Important information for German nationals wishing to apply for British citizenship

3 mins

Many EU countries allow their citizens to hold more than one nationality, especially where the nationalities are all European. However, the German government has announced that German nationals who wish to naturalise as British after the end of the Brexit transitional period on 31 December 2020 will not be able to retain their German nationality. After 31 December 2020, you can be German or you can be British but you can’t be both. The German government has conceded that any German national who applies for British citizenship before 31 December 2020 will be able to retain their German citizenship. The key point is that the application must have been submitted before 31 December 2020, it doesn’t necessarily have to have been decided. German nationals will need to show the German government that they have submitted and paid for their British nationality application before the deadline.  

In brief, in order to apply for British citizenship an individual must:

  • Have lived in the UK continuously and lawfully* for at least five years (three years if married to a British citizen)
  • Have been free from immigration control, either by having permanent residence, settled status or indefinite leave to remain for at least 12 months prior to making their application (this does not apply to individuals who are married to British citizens)
  • Not have been absent from the UK for more than 540 days in the last five years and 90 days in the last 12 months (270 days in the last three years and 90 days in the last 12 months if married to a British citizen)
  • Be of good character and in good financial standing
  • Be of sound mind
  • Have two referees who can vouch for their identity 

More information is available on our nationality FAQ page.

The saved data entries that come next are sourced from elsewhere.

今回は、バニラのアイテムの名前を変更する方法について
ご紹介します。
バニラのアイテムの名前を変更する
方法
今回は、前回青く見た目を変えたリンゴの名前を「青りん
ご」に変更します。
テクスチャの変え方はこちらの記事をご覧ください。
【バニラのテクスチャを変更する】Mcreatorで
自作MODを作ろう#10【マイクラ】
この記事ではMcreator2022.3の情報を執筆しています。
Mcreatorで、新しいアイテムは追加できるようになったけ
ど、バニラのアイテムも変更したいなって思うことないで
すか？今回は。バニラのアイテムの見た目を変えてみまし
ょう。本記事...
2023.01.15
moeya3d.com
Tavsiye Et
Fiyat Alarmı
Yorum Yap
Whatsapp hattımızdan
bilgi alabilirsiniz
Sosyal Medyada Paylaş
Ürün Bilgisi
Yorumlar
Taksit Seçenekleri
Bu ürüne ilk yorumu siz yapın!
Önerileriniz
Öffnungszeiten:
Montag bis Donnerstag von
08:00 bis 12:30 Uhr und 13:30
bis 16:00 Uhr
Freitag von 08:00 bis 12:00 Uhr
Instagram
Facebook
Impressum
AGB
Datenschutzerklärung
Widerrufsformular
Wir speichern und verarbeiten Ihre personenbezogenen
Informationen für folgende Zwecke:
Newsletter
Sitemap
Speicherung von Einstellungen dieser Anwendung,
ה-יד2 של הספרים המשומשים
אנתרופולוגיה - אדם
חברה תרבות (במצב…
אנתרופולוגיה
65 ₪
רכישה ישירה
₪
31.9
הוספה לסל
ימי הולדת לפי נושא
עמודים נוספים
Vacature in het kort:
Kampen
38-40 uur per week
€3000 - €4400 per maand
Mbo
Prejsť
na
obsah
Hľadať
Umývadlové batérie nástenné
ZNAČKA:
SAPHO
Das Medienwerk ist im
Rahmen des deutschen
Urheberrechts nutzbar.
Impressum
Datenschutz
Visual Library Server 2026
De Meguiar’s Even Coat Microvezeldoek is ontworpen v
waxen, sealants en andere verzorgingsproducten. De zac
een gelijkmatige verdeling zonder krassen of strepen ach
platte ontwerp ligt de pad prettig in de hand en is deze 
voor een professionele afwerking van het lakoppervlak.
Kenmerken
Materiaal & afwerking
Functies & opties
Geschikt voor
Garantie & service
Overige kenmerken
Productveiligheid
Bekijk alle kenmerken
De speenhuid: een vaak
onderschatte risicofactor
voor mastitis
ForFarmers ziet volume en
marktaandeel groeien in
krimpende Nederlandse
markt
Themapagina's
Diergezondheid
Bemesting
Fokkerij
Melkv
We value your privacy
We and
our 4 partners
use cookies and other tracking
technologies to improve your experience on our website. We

*It is also very important to note that any EU national who wishes to naturalise as British must have had lawful residence in the UK during the three / five year period they are relying on. For EU nationals this means that any time up until they were granted permanent residence or settled status they must have been a ‘qualified person’. Qualified people are those exercising Treaty rights in the UK by working, studying, being self-employed, self-sufficient or actively job seeking. Currently, students and self-sufficient people are also required to hold comprehensive sickness insurance (CSI), although this is being challenged in the courts by the European Commission. If an EU national was not a qualified person before obtaining settled status then they will not be able to rely on that period of residence to meet the three or five year requirement. An application to naturalise as British may still be made on a discretionary basis but we would strongly advise any individual in this situation to seek professional legal advice from an immigration specialist.